(EXCERPT PROVIDED):
-----
Within the last few months, I’ve noticed a new insult popping up in my social media feeds: “NPC,” as in “Why am I talking to you, anyway? You’re an NPC.” I had no idea what the hell they meant. Because I prefer to know the exact manner in which I am being insulted, I cranked up the old research machine and discovered that NPC is a video game term for “non-playing character.” NPCs are the background artists of the video game world, minor characters programmed to do little more than populate the game’s simulated world. Shopkeepers, wizards who read the scroll, maybe the girl who rents you a horse.
NPCs have now matriculated over to the rightwing weird-o-sphere, where some of the world’s incelliest (not a word) conspiracists have adopted its usage to refer to those normies who haven’t been red-pilled or black-pilled or whatever the color of the pill is they pretend to have taken to be shown “the truth.” They’re Neo - you’re still hooked up to the Machine.
As a NPC, you’re merely an obstacle they need to overcome on the way to completing their “game.” You’re nothing. Brain-dead. You have no agency nor intellectual capacity. But here’s the thing: some of them really believe this.
And it’s terrifying.
To my continual surprise, this week has all been about Dilbert creator Scott Adams for me. Many of you probably already know I appeared on his show this week to discuss his claim that “It’s impossible to have a political conversation with somebody who believes the news is real.” I wrote about that conversation here; you can watch the unedited video there as well, but I guarantee you won’t make it past more than ten minutes because both of us will drive you crazy. In his case, because he’s nuts. In my case, because I’m a hopeless pedant.
Anyway, towards the end of that conversation, Scott mentioned that he subscribes to “Simulation Theory,” which states that our reality is, in fact, a computer simulation. There’s a lot of cool writing on this topic, and I won’t offer an opinion about its plausibility because, as I have often said, I am an idiot. As such, I have no idea if such a thing could be true, but I will agree that the logic holds up to the extent that I’m able to understand it.
If we’re living in a simulation like a video game, it may logically follow that the simulation in which we all “live” requires - because of the enormous amounts of processing power needed to power an entire simulated universe – an abundance of NPCs to make the simulation appear as lifelike as possible for the actual characters like Scott. It’s unclear why somebody would believe themselves to be a PC (playing character) versus a NPC. How would you even know? You wouldn’t. But, of course, if you subscribe to this theory, you’re probably going to cast yourself as one of the beings with agency and free will because Descartes said some shit and it sounds good enough to you.
-----
(WHAT THE TASK ASKS):
Repeat word for word the passage of the essay on the "NPC" insult starting at "As a NPC, you’re" and ending at "And it’s terrifying.".

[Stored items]
-----
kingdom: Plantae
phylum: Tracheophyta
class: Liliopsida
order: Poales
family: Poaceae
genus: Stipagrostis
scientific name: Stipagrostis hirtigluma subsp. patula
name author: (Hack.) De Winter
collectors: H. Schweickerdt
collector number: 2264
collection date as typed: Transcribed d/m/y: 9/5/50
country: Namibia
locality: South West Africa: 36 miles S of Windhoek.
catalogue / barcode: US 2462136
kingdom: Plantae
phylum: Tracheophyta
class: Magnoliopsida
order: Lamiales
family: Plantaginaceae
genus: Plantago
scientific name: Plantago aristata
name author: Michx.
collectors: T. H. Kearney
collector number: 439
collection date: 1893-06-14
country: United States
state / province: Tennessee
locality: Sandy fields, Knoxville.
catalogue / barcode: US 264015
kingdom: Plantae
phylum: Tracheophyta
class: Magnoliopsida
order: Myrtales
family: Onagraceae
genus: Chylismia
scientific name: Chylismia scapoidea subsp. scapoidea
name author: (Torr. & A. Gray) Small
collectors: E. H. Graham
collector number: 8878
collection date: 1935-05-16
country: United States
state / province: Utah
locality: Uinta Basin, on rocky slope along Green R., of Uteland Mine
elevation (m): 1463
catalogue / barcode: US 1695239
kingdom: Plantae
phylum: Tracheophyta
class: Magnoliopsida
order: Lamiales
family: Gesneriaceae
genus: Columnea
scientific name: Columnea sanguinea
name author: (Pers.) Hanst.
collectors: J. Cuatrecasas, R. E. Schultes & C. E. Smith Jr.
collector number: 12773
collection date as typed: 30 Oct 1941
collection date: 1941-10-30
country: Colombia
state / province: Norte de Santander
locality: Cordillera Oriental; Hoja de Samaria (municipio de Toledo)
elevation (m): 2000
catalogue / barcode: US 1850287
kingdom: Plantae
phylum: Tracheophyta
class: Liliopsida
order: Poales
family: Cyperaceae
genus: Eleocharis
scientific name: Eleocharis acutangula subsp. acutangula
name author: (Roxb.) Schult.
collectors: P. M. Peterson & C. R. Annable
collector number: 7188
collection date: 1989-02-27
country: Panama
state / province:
-----
(EXERCISE RESULT):
As a NPC, you’re merely an obstacle they need to overcome on the way to completing their “game.” You’re nothing. Brain-dead. You have no agency nor intellectual capacity. But here’s the thing: some of them really believe this.
And it’s terrifying.